One of the many, many unpleasant things about the rightwards trend in modern politics is that we have to engage with things we’d rather not. The Nazis were unpleasant enough when they were just the bad guys in an Indiana Jones movie; now that they’re walking through the streets with placards it’s all a bit much.

On that note, it’s time once again to bring up Nigel Farage, an unlikeable mollusc who somehow gained sentience and learned to wear a suit. Farage was the chief agitator for Britain’s exit from the European Union, a move which hasn’t even happened yet but has already proved disastrous. That’s right: Brexit is so stupid it can travel through time and ruin things before it even happens.

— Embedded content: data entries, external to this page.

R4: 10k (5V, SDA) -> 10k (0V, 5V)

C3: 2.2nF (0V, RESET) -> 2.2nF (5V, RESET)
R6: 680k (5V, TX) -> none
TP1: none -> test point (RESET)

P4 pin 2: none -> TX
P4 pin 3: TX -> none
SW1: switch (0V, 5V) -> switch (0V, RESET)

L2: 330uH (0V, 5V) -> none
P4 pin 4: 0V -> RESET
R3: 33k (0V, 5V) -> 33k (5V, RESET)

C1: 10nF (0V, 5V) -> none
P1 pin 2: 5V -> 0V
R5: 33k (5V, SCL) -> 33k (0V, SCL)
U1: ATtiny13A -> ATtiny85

Last week, as either of my regular readers will know, British Prime Minister Theresa May finally got the bare bones of a Brexit agreement settled with the rest of the EU. She then brought this draft agreement home and was absolutely crucified by the press, her own party, the opposition party, Twitter, the old, the young, and probably several fictional characters as well.

Mrs. May, of course, faced an impossible task. Her fellow Conservative Party members have been casting avaricious glances at her seat since the moment she took over from David Cameron, and whatever deal May brought back would have been pounced upon as a sign of her incompetence.

Amusingly, one of the numerous government ministers to resign in protest was Dominic Raab, who, until his resignation, had been the Minister for Brexit. He had, in recent weeks, admitted that he was previously unaware that the Dover-Calais sea crossing was essential to British trade. Sometimes the truth is damning enough all on its own, so to recap: Dominic Raab had no idea that the massive port opposite France was important to British trade with Europe, and was so otherwise incompetent that he resigned in protest at a deal that HE NEGOTIATED.

Of course, the hard-line Brexiteers are leaping to the fore, explaining how the proposed deal is terrible and how everything would be better if Britain either a) left the EU with no deal at all or b) put one of them in charge. Or c) both of the above.

The most recognisable name to emerge from this mess is Boris Johnson, the bloviating Etonian caricature and former mayor of London who seems utterly convinced that attaining the role of Prime Minister will fix his seething daddy issues. (It won’t.)

According to an eagle-eyed member of the public on Twitter, Boris was spotted on Thursday meeting with… Nigel Farage.

So, the far-right-wing campaigner who pressured for Brexit in the first place has met with a man who wants to be Prime Minister at any cost. Boris, for his part, seemed unhappy with being photographed in Farage’s company. Whilst this is a natural reaction to being documented near Farage when you’re not actively spitting on him, why was the normally publicity-hungry Mr. Johnson suddenly so shy?

It’s worth noting that it’s daylight in this picture. It’s the middle of winter and as such gets dark about 4:30 in the afternoon in the UK, so we can put a reasonable timestamp on Boris and Farage’s lunch date. It was certainly BEFORE Farage, without naming names, Tweeted that “For the first time in months, I feel optimistic. There is an opportunity to select a new leader who is a genuine Brexiteer. This must be somebody with a bold vision for a clean Brexit and they would command huge support out in this country.[sic]”

Whoever could he mean?!

Expect Boris Johnson to challenge Theresa May for the Conservative Party leadership some time on Monday.